Outline records:
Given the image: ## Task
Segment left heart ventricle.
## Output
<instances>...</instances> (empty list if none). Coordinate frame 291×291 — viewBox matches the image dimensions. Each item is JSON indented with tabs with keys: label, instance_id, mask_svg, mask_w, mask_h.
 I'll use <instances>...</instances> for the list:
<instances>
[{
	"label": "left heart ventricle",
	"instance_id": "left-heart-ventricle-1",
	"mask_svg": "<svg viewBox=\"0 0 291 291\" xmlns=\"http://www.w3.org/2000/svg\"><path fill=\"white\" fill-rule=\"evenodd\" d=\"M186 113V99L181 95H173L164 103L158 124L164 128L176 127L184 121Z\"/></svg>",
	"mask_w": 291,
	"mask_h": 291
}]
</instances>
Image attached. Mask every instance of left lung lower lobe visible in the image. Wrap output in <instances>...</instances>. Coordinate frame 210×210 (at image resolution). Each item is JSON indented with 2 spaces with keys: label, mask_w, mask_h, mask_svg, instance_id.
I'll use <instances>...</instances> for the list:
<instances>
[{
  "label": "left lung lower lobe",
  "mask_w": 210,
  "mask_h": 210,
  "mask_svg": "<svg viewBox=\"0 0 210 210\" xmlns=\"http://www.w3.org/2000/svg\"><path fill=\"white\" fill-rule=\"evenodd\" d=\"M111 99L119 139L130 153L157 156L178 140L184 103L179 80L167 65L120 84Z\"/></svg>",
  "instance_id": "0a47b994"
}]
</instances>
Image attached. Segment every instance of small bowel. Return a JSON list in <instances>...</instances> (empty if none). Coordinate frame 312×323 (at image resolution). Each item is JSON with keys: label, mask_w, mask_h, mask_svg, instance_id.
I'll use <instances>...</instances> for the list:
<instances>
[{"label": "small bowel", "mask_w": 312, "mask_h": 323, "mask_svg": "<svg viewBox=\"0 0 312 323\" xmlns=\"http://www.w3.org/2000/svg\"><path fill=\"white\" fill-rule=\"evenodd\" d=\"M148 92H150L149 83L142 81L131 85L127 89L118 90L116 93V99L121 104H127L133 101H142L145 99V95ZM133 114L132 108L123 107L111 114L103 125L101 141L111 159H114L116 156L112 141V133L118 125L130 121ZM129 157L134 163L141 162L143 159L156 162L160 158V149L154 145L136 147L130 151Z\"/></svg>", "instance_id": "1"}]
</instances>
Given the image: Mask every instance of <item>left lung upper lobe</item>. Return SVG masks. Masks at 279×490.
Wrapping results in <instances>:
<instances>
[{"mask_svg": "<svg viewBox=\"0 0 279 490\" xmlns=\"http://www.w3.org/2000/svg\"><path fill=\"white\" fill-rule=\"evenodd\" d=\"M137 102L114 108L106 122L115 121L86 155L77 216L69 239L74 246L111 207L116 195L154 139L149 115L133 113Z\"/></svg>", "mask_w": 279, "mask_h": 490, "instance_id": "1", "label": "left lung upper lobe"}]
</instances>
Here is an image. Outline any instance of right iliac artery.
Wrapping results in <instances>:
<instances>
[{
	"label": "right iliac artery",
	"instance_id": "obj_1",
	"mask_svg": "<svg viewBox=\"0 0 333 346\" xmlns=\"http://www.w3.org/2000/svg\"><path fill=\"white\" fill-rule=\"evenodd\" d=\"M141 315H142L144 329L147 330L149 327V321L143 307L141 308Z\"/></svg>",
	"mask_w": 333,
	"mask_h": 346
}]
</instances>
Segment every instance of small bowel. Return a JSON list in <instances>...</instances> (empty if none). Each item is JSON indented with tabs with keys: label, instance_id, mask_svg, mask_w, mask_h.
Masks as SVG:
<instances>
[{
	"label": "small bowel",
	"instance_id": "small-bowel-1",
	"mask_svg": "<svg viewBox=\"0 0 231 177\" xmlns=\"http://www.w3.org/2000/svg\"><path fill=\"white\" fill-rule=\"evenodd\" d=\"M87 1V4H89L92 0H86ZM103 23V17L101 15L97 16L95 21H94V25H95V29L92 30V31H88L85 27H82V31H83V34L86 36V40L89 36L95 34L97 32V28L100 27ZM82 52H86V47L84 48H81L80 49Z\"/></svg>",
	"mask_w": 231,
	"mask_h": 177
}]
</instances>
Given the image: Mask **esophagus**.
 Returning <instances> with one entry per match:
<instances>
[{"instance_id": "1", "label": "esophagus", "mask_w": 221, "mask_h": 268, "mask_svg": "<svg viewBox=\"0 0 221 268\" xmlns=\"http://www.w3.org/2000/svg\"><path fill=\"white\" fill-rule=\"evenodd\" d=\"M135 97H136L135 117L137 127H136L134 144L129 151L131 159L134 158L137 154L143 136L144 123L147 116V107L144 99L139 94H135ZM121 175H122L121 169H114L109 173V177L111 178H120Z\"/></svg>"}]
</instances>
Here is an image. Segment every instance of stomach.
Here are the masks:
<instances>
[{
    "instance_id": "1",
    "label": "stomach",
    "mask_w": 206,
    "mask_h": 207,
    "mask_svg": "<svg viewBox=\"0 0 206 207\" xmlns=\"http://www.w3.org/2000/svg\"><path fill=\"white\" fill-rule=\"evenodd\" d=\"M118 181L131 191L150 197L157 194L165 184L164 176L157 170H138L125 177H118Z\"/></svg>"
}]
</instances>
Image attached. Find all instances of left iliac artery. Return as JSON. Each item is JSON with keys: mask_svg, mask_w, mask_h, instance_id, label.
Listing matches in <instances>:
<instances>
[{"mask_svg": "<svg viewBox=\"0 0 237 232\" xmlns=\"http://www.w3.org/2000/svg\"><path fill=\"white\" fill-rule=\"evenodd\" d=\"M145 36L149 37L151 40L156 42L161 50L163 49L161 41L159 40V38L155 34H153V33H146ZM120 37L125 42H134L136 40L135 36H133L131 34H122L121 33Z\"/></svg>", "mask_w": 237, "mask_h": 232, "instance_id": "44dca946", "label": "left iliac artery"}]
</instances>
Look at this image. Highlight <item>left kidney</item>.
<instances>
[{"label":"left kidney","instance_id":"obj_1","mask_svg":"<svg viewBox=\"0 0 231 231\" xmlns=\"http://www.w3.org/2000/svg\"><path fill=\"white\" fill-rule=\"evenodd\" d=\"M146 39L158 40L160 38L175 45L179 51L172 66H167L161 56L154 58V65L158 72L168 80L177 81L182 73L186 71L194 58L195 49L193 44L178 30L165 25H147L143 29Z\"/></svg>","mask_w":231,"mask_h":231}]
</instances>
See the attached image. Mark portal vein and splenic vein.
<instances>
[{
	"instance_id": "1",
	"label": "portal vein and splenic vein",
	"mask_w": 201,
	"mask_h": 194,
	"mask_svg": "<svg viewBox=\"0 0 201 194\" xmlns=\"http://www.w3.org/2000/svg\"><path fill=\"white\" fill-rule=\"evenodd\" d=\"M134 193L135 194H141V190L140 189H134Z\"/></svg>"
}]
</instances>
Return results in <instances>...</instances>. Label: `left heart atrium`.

▶ _WHAT THE TASK REQUIRES_:
Pick out each line of the records above that contains the word "frame", and copy those lines.

▶ _ANSWER TO THE TASK_:
<instances>...</instances> (empty list if none). Coordinate frame 291×291 — viewBox matches the image dimensions. Each item is JSON indented with tabs with keys: label, instance_id, mask_svg, mask_w, mask_h.
Image attached. Mask every instance of left lung lower lobe visible in the image. Wrap output in <instances>...</instances>. Coordinate frame 210×210 (at image resolution). Each item is JSON indented with 2 spaces with keys: label, mask_w, mask_h, mask_svg, instance_id.
Image attached. Segment every instance of small bowel. Return a JSON list in <instances>...</instances> (empty if none). Coordinate frame 312×323 (at image resolution). Each item is JSON with keys: label, mask_w, mask_h, mask_svg, instance_id.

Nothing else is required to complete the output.